Novel X-ray pulse sources from free-electron lasers and high-harmonic generation setups enable the monitoring of elementary events molecular such as the ultrafast passage through conical intersections on unprecedented temporal, spatial and energetic scales. The attosecond duration of X-ray pulses, their large bandwidth, and the atomic selectivity of core X-ray excitations offer new windows into photochemical processes. We show how the Orbital Angular Momentum of twisted X-ray light can be leveraged to detect vibronic coherences and time evolving chirality emerging at conical intersections due to the bifurcation of molecular wavepackets. Employing quantum light in multidimensional spectroscopy is opening up many exciting opportunities to enhance the signal-to-noise ratio, improve the combined temporal, spatial, and spectral resolutions, and simplify nonlinear optical signals by selecting desired transition pathways in second and third order signals. We show how photoelectron signals generated by time-energy entangled photon pairs can monitor ultrafast excited state dynamics of molecules with high joint spectral and temporal resolutions, not subjected to the Fourier uncertainty limitation of classical light. Two-entangled-photon absorption scales linearly with the pump intensity, allowing the study of fragile biological samples with low photon fluxes, and quantum interferometry can enhance the signals. Optical cavities provide another means for controlling the photophysics of molecules by making use of strong light–matter coupling without employing strong external laser pulses.

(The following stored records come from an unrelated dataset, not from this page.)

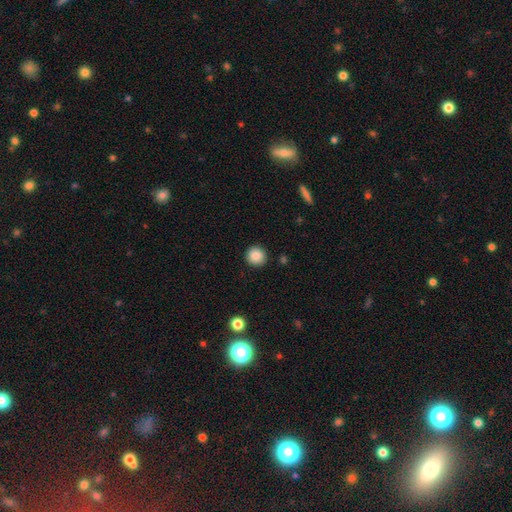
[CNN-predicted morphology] The model was most divided on "smooth or featured": smooth: 88%, star or artifact: 9%, featured or disk: 4%. More confident: how rounded — round (93%); merging — none (91%).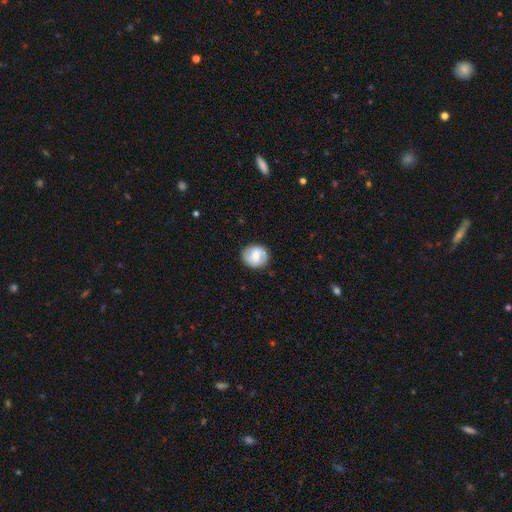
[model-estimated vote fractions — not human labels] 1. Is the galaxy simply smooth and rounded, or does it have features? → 47% smooth, 45% featured or disk, 7% star or artifact.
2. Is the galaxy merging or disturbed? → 86% none, 10% minor disturbance, 3% major disturbance, 1% merger.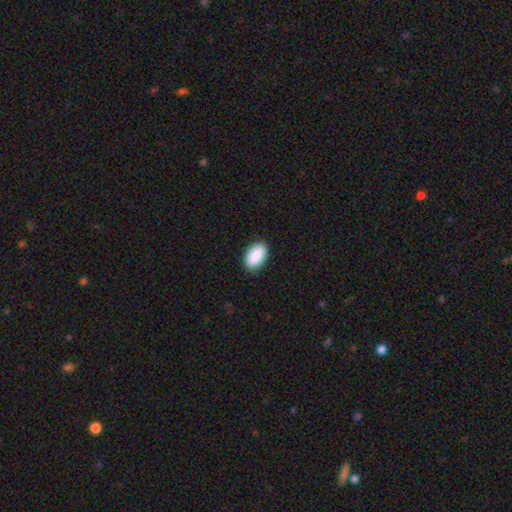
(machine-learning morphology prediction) type=smooth (89%); roundness=in between (93%); merging=none (87%).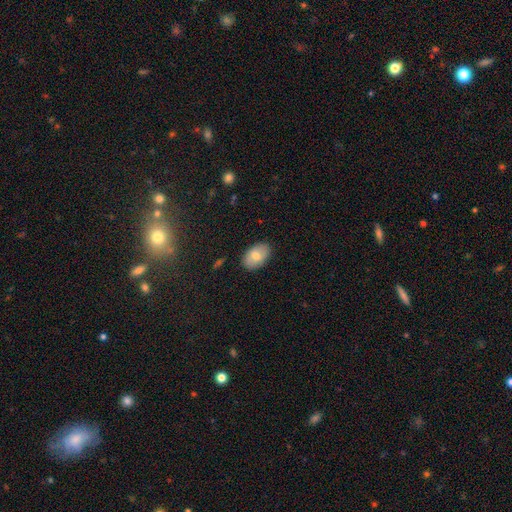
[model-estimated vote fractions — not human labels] Morphology: type=smooth (73%); roundness=in between (90%); merging=none (87%).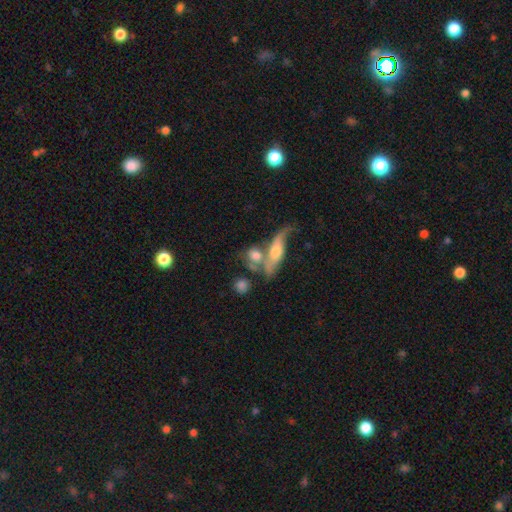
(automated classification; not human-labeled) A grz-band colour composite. It shows a smooth galaxy with no disk features (56%) that is in between round and cigar-shaped (52%). Merging: merger (48%).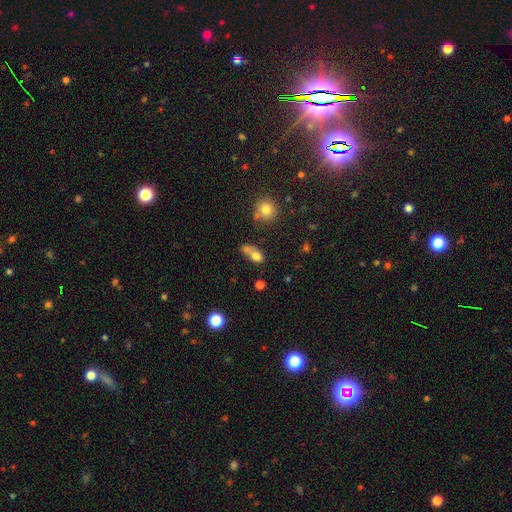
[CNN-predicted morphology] Smooth or featured? smooth (74%)
How rounded? in between (66%)
Merging? merger (41%)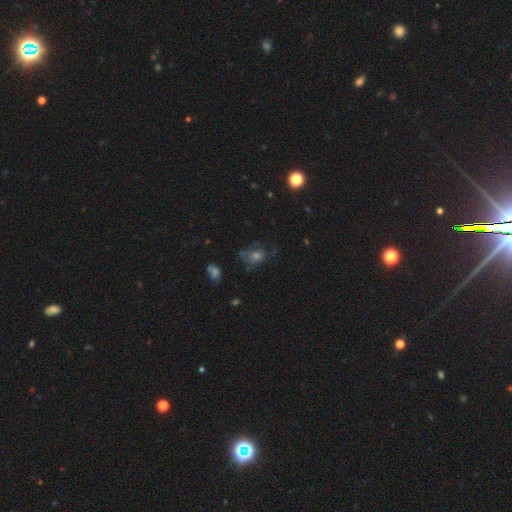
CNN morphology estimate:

A quantum dynamical study of charge migration in molecules in an optical cavity demonstrates how to trigger and manipulate charge migration pathways that are originally inactivated or suppressed in the bare molecule.

 

 

Biography

Shaul Mukamel, a Distinguished Professor of Chemistry and Physics & Astronomy at the University of California, Irvine, had received his Ph.D. in 1976 from Tel Aviv University and held faculty positions at Rice University, the Weizmann Institute, and the University of Rochester. His research interests focus on the design of novel ultrafast multidimensional-coherent-optical spectroscopies for probing and controlling electronic and vibrational molecular dynamics in the condensed phase. His recent work involves investigating how to use novel X-ray pulses, quantum light, and entangled photons in spectroscopy. He is the author of over 1000 publications and the textbook "Principles of Nonlinear Optical Spectroscopy (1995). He is a Fellow of the American Physical Society , the Optical Society of America and an elected member of the American Academy of Arts & Sciences, the National Academy of Sciences, and the Indian National Science Academy . His recent awards include the Ahmed Zewail ACS Award in Ultrafast Science and Technology (2015), the Coblentz Society ABB Sponsored Bomem-Michelson Award (2016), the OSA William F. Meggers Award (2017), Honorary Ph.D., University of Chicago (2017),  Joseph O. Hirschfelder Prize in Theoretical Chemistry, University of Wisconsin-Madison (2019), Arthur L. Schawlow Prize in Laser Science, (APS) (2020), and  Elected Fellow of the Hagler Institute of Advanced Studies, Texas A&M University (2020).